Un caso che ha scosso l’Italia intera quello della morte di Marco Vannini, avvenuta con un colpi di pistola partito dalla mano del suocero con la complicità dell’intera famiglia. Sono proprio loro, i Ciontoli, ad essere protagonisti dell’ultima sentenza, quella confermata in Cassazione, che ha portato direttamente al carcere l’intero nucleo familiare: Antonio e Federico si trovano presso il penitenziario Regina Coeli e Martina Ciontoli con la madre è a Rebibbia.

Martina Ciontoli in carcere

Martina Ciontoli era la fidanzata di Marco Vannini. Secondo quanto riportano indiscrezioni pubblicate dal quotidiano La Repubblica, sarebbe molto dimagrita in carcere. Il volto sarebbe scavato e lo sguardo perso nel vuoto. Inoltre, pare che ripeta sempre la stessa domanda: “Quando usciamo, voglio andare via da qui”. Con la madre Maria Pezzillo ripeterebbero continuamente: “Vogliamo andare via di qui, è un’ingiustizia, non volevamo la morte di Marco”.
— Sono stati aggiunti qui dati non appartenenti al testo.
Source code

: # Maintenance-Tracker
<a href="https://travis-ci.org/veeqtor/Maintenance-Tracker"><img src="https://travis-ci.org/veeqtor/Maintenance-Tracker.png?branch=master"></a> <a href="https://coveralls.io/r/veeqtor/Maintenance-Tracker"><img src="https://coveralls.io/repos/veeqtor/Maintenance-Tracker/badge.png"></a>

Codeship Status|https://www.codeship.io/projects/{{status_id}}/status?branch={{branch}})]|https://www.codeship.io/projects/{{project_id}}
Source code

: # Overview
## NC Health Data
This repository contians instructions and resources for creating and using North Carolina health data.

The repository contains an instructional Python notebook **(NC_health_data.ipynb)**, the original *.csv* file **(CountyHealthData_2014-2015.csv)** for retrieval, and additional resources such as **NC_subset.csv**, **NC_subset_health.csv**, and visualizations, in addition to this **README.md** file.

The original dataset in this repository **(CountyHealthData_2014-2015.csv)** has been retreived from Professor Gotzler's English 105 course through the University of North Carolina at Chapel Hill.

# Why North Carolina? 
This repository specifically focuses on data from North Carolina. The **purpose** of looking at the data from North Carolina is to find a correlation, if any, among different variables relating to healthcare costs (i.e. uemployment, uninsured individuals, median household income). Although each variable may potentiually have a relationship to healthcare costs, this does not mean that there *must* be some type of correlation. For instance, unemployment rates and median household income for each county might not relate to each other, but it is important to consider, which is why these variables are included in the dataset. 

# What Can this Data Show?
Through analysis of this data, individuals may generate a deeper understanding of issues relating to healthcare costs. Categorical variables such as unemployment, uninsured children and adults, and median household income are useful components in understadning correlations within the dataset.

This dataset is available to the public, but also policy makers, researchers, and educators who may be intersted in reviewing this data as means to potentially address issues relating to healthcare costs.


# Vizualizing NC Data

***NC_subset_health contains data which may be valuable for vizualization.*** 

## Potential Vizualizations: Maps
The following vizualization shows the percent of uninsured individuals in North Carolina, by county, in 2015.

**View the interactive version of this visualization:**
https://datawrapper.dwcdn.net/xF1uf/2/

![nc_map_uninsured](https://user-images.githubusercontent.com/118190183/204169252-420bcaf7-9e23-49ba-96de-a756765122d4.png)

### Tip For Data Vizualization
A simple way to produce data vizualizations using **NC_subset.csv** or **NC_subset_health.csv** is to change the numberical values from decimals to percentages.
Parlano di giustizia i membri della famiglia Ciontoli. Non è solo Martina, insieme alla mamma, a parlare di sentenza ingiusta, ma anche Federico Ciontoli, figlio di colui che ha premuto il colpo fatale, a ritenere troppo severa la pena inflitta alla famiglia. La sentenza, infatti, non è stata accettata dai familiari di Antonio Ciontoli, che accusati di concorso anomalo, dovranno scontare in carcere 9 anni e 4 mesi. La condanna parte dal presupposto che Maria Pezzillo, Federica e Martina Ciontoli, non avrebbero chiesto subito soccorso dopo il ferimento di Marco Vannini.

La reazione della mamma di Marco Vannini alla sentenza

Dopo la sentenza Marina Conte, la mamma di Marco Vannini, aveva detto: “Non finirà qua, io continuerò a portare in alto il nome di mio figlio, magari aprendo un’associazione per poter aiutare i giovani. Gli hanno levato la dignità in quella casa: dire che mio figlio faceva il bagno davanti a mio suocero vuol dire questo. Marco è stato spogliato di dignità. La scorsa settimana me lo sono sognato: mi diceva ‘mamma andrà tutto come deve andare’. Non l’ho detto neanche a mio marito. Era bello, stava al mare. Ci siamo battuti per 6 anni, la paura c’è sempre ma ci abbiamo creduto fino alla fine”.